Lalu, soal kesulitan air di samping ide bakal membuat pipa air
dari daeral lain, konon Proyek Brantas dulu pernah juga punya
gagasan membuat waduk di situ. Kini, Team sedang pula mengkorek
informasi soal itu dari Departemen PUTL. "Kalau ini sinkron,
proses proyek Buring bakal lebih cepat", kata Harsono optimis.
Waduk itu nanti, diperkirakan menelan biaya Rp 4 mayar. Belum
termasuk pembebasan tanahnya. Kabar itu pula yang barangkali
membuat Sanimin (70 tahun) Kepala Desa Buring sedikit gelisah.
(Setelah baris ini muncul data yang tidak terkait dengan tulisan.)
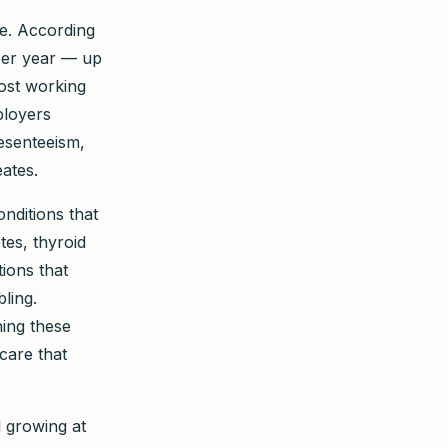
de. According
per year — up
ost working
ployers
esenteeism,
eates.
onditions that
tes, thyroid
tions that
ling.
ing these
care that
 growing at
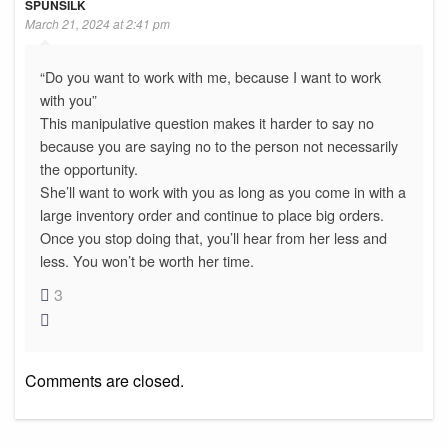
SPUNSILK
March 21, 2024 at 2:41 pm
“Do you want to work with me, because I want to work
with you”
This manipulative question makes it harder to say no
because you are saying no to the person not necessarily
the opportunity.
She’ll want to work with you as long as you come in with a
large inventory order and continue to place big orders.
Once you stop doing that, you’ll hear from her less and
less. You won’t be worth her time.
3
Comments are closed.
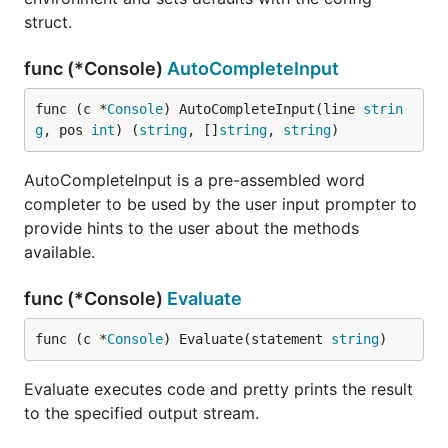
struct.
func (*Console)
AutoCompleteInput
func (c *
Console
) AutoCompleteInput(line 
strin
g
, pos 
int
) (
string
, []
string
, 
string
)
AutoCompleteInput is a pre-assembled word
completer to be used by the user input prompter to
provide hints to the user about the methods
available.
func (*Console)
Evaluate
func (c *
Console
) Evaluate(statement 
string
)
Evaluate executes code and pretty prints the result
to the specified output stream.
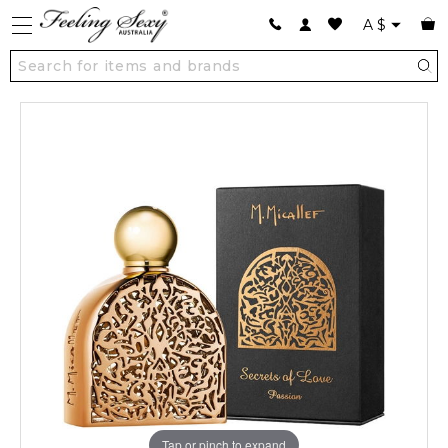
A
$
Tap or pinch to expand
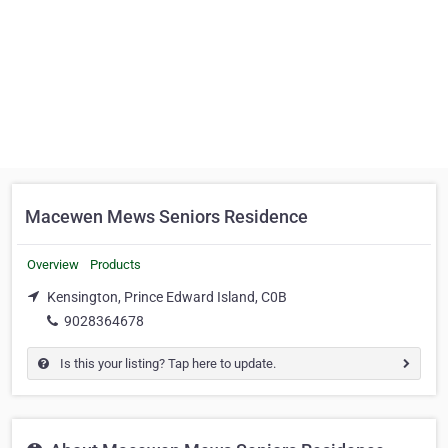
Macewen Mews Seniors Residence
Overview
Products
Kensington, Prince Edward Island, C0B
9028364678
Is this your listing? Tap here to update.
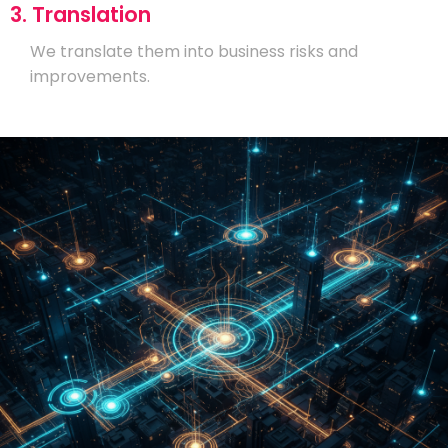
3. Translation
We translate them into business risks and
improvements.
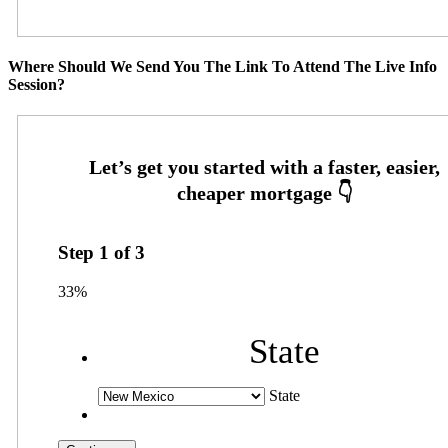
Where Should We Send You The Link To Attend The Live Info
Session?
Step
1
of
3
33%
State
State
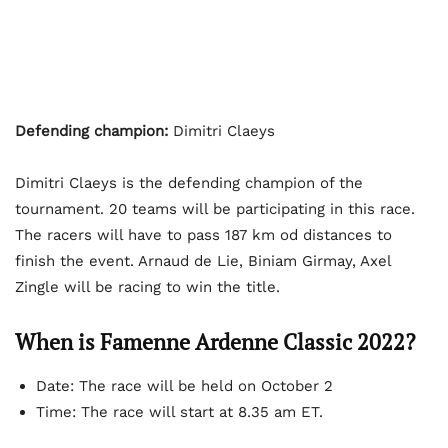
Defending champion:
Dimitri Claeys
Dimitri Claeys is the defending champion of the
tournament. 20 teams will be participating in this race.
The racers will have to pass 187 km od distances to
finish the event. Arnaud de Lie, Biniam Girmay, Axel
Zingle will be racing to win the title.
When is Famenne Ardenne Classic 2022?
Date: The race will be held on October 2
Time: The race will start at 8.35 am ET.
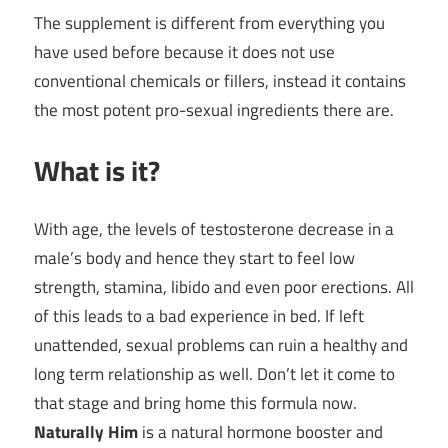
The supplement is different from everything you
have used before because it does not use
conventional chemicals or fillers, instead it contains
the most potent pro-sexual ingredients there are.
What is it?
With age, the levels of testosterone decrease in a
male’s body and hence they start to feel low
strength, stamina, libido and even poor erections. All
of this leads to a bad experience in bed. If left
unattended, sexual problems can ruin a healthy and
long term relationship as well. Don’t let it come to
that stage and bring home this formula now.
Naturally Him
is a natural hormone booster and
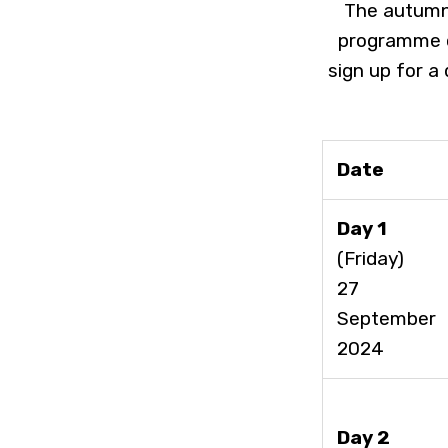
The autumn 
programme o
sign up for a
Date
Day 1
(Friday)
27
September
2024
Day 2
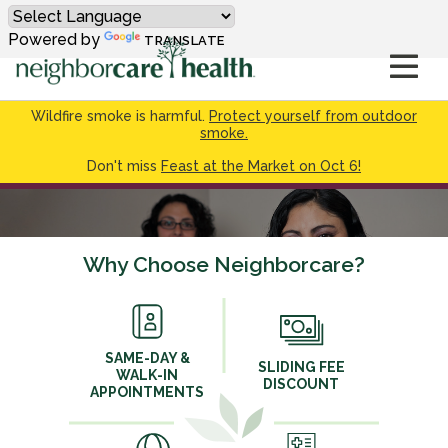
Powered by
TRANSLATE
Wildfire smoke is harmful.
Protect yourself from outdoor
smoke.
Don't miss
Feast at the Market on Oct 6!
Why Choose Neighborcare?
SAME-DAY &
SLIDING FEE
WALK-IN
DISCOUNT
APPOINTMENTS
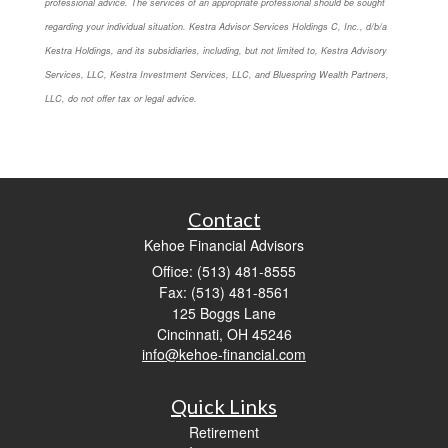
professional advice. The services of an appropriate professional should be sought
regarding your individual situation. Kestra Advisor Services Holdings C, Inc., d/b/a
Kestra Holdings, and its subsidiaries, including, but not limited to, Kestra Advisory
Services, LLC, Kestra Investment Services, LLC, and Bluespring Wealth Partners,
LLC, do not offer tax or legal advice.
Contact
Kehoe Financial Advisors
Office: (513) 481-8555
Fax: (513) 481-8561
125 Boggs Lane
Cincinnati,
OH
45246
info@kehoe-financial.com
Quick Links
Retirement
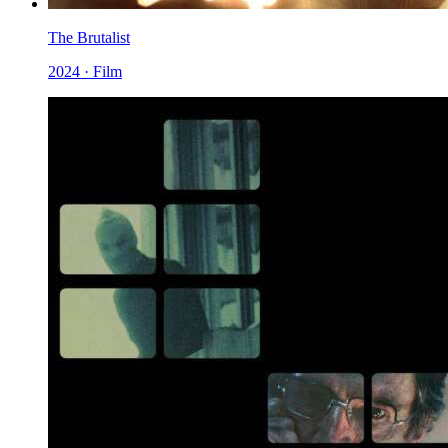
The Brutalist
2024 · Film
"Boleh ada proyek, asalkan tak menerjang rumah-rumah penduduk",
katanya. Nmpaknya sampai kini rakyat setempat memang masih
belum jelas, proyek apa? Apalagi cara hidup rakyat Buring yang
kebanyakan suku Madura masih belum tergolong maju. Terbukti,
pada daerah atas banyak ditemukan wanita-wanita muda sampai tua
yang biasa berpolos-polos pada badan bagian atas, hingga
payudaranya nampak jelas. Belum lagi, anak-anak kecil yang sama
sekali tak berpakaian. "Medannya memang masah mengerikan",
tutur Harsono. Tapi, setidak-tidaknya Unibraw mendapat
keuntungan juga dari proyek ini. Yakni "sebagai laboratorium
bagi staf dosen dan mahasiswa tingkat terakhir" tukas Harsono
lagi. Sementara, FE Unibraw telah memanfaatkannya sebagai daerah
KKN. Hingga, menjelang survei itu, 18 mahasiswa FE baru-baru ini
telah menyelesaikan KKN-nya selama 1 bulan di sana.